Please resume the passage about the Fedora 11 volume control dispute, picking up right after its final sentence.

■ **Text for analysis**:
◇ ◇ ◇ ◇

Many users will, your editor suspects, never miss all those other sliders.
But the Fedora user base goes beyond "many users." And some of
Fedora's testing users are finding that they can no longer make things
work. Sometimes the behind-the-scenes magic doesn't get things right for
specific hardware, and sometimes these users are just doing something
strange that PulseAudio developer Lennart Poettering didn't envision.
These users have, at times, filed bugs noting a regression in
Fedora 11; they have been dismayed to see those bugs closed with a
"not a bug" or "won't fix" status. To these users, the behavior of
Fedora 11 is, indeed, a regression, and they are not happy about it.
It must be said that Lennart has, by virtue of a strong "not my problem"
attitude, made the problem worse. His responses tend to look like this:
If you want to do weird stuff, use weird tools. Don't expect us to
support all the exotic use cases minds could come up with to
support in a single simple UI.
What he generally tells users who are unable to get the behavior they need
is that they should drop down to alsamixer and fix things
there. But users, strangely, dislike the idea of moving to a curses-based
tool to gain access to functionality that was once part of their desktop.
And, of course, just running "alsamixer" yields a beautiful, 24x80
rendering of, yes, the single PulseAudio output control; one must first
figure out the proper command line options to get alsamixer to talk to the
system at the right level. It just doesn't seem like much of a solution.
In the middle of this, the Fedora engineering steering committee (FESCo)
held one of its regular meetings. The terse meeting summary includes the following:
Long and contentious discussion about concerns with the
VolumeControl feature. FESCo decided to get gnome-alsamixer
packaged and added to the default desktop live/install spins to
allow users whose use cases are not covered currently by
VolumeControl to have a GUI way to adjust mixer settings. Hopefully
this will be dropped/revisited in F12.

◇ ◇ ◇ ◇

■ **The data**:
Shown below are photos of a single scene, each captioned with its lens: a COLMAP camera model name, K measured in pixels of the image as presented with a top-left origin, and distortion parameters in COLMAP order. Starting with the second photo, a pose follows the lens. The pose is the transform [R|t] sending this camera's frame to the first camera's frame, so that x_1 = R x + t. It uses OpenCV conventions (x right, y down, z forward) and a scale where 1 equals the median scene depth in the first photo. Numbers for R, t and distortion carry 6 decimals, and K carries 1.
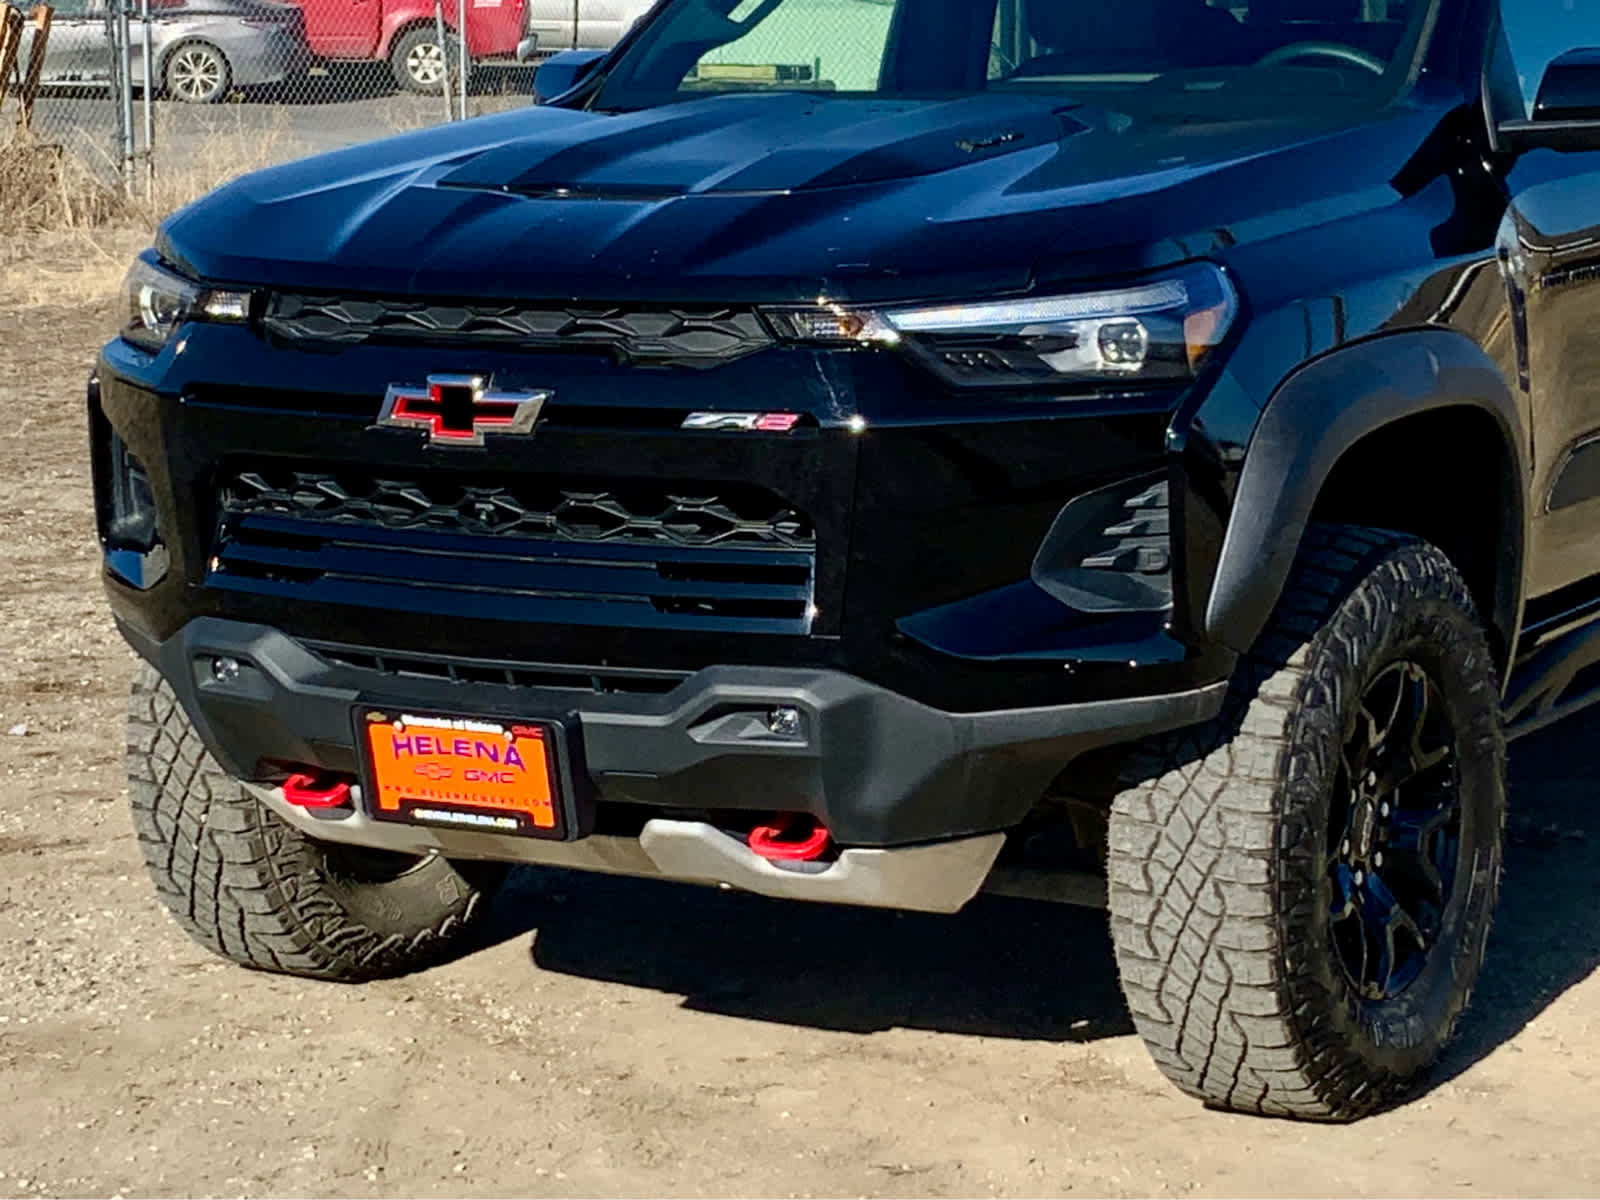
lens RADIAL K [[4205.0, 0, 800.0], [0, 4205.0, 600.0], [0, 0, 1]] dist [0.044703, 0.055126]
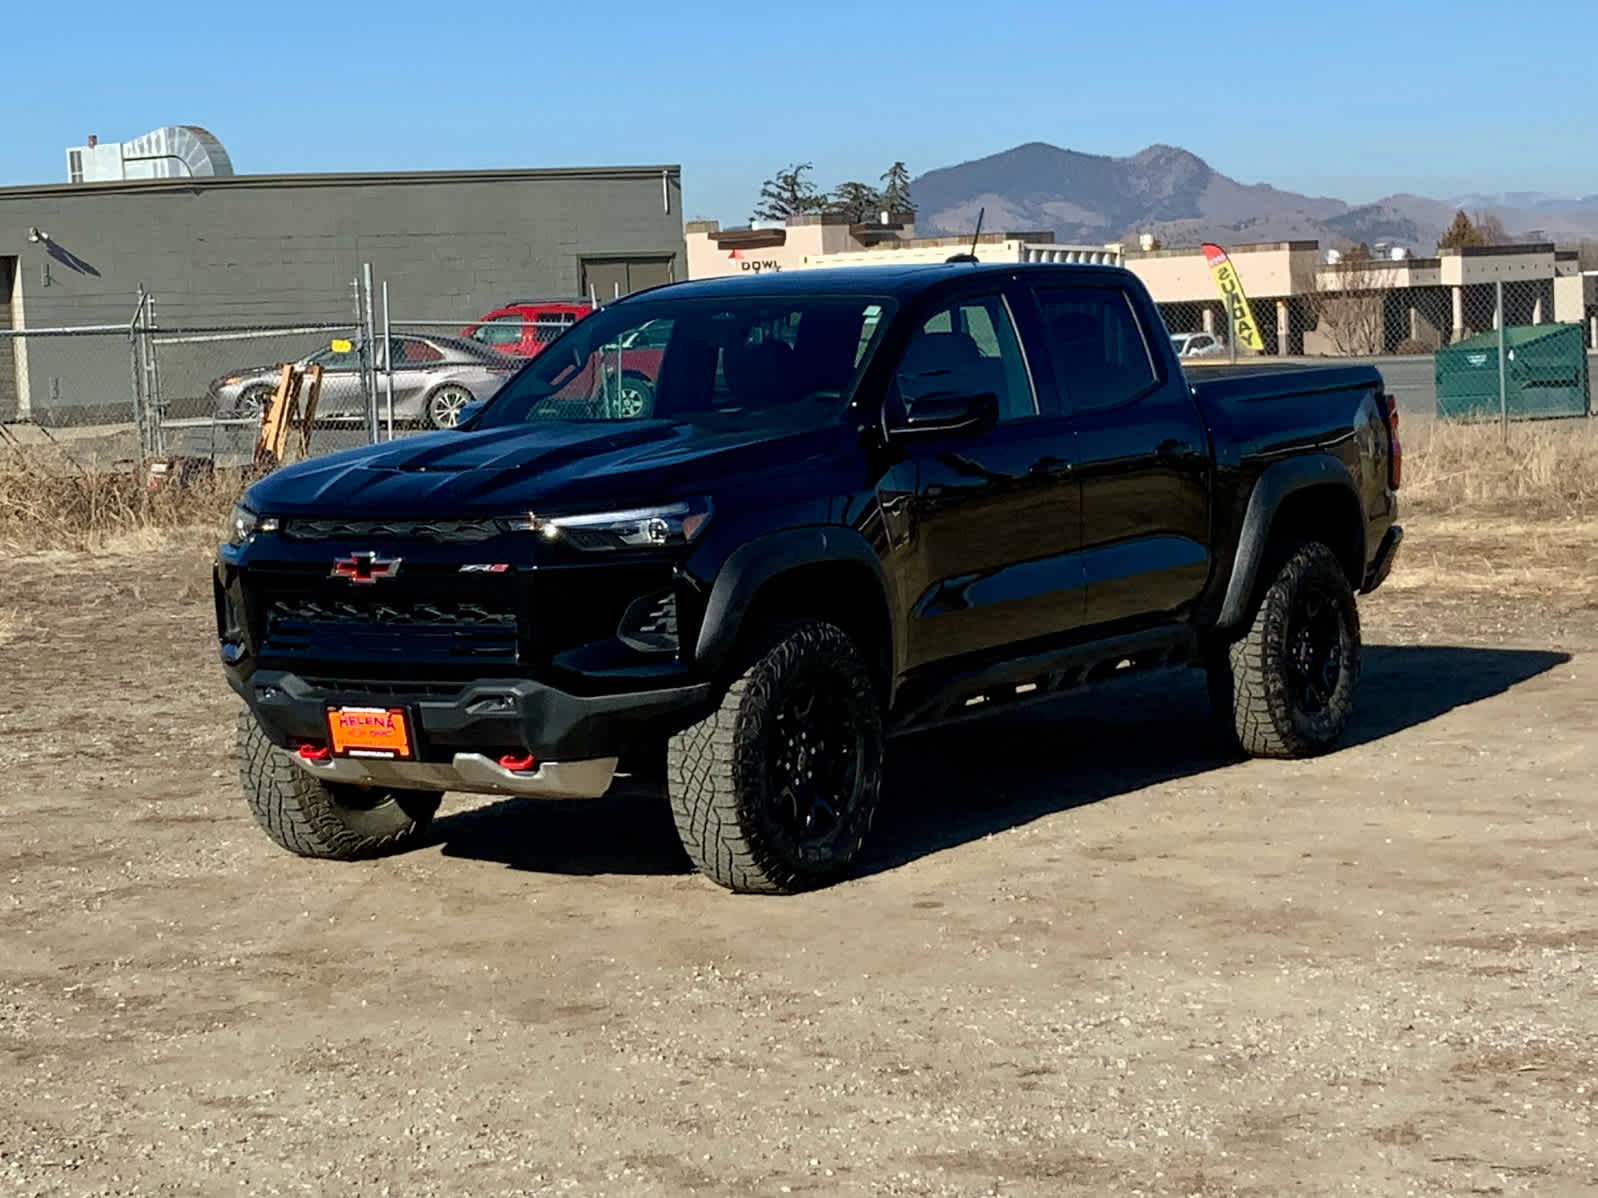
lens RADIAL K [[3347.5, 0, 799.2], [0, 3347.5, 542.5], [0, 0, 1]] dist [0.057925, -0.029436]
pose [[0.998710, -0.019009, -0.047094, 0.226451], [0.015106, 0.996526, -0.081899, 0.088153], [0.048487, 0.081082, 0.995527, -0.733407]]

◇ ◇ ◇ ◇

■ **Output below**:
This is a solution which has pleased nobody. Lennart thinks it's a big mistake, of course. Others
don't like last-minute changes to the
Fedora 11 feature set. And the people who are unhappy with the
current state of affairs really would rather not have to go digging through
the menus to find an emergency backup volume control which does what they
really need. Many Fedora users, it is feared, will just see that
functionality has disappeared and won't know where to go to find it again.
So what is the right solution? It seems pretty clear that the "one slider
fits all" approach will never work for everybody. David Woodhouse expresses it well:
People will always need access to mixer controls. One set of people
will need them because they want to do things that the PulseAudio
folks call "weird", like using that line-in socket on the side of
their laptop, or playing CDs without chewing CPU time doing all
those strange unreliable heuristics we do to knit audio back
together when we rip it off a CD. Or turning their speakers on or
off. Or setting the relative levels of bass and mid-range
speakers. Or any number of other things.
On the other hand, a general return to the "ALSA mixer of doom" (David's
term) is clearly not in the cards. Presenting users with hundreds of
sliders is, in most cases, not going to leave them feeling more empowered.
The simplification work which has been done in the volume control
application is clearly needed.
One suggestion which has come out of this is that the volume control should
have an "expert mode" which makes more sliders available. That would allow
those sliders to remain hidden for the (presumed) majority which will never want to
adjust them, but it also makes them available in the obvious place for
users who do need to go deeper. This solution, too, fails to please
everybody, but it may please enough of the people involved to, eventually,
cause the noise of this debate to subside a bit. Because, alas, there is
no slider to turn that particular noise down, even in expert mode.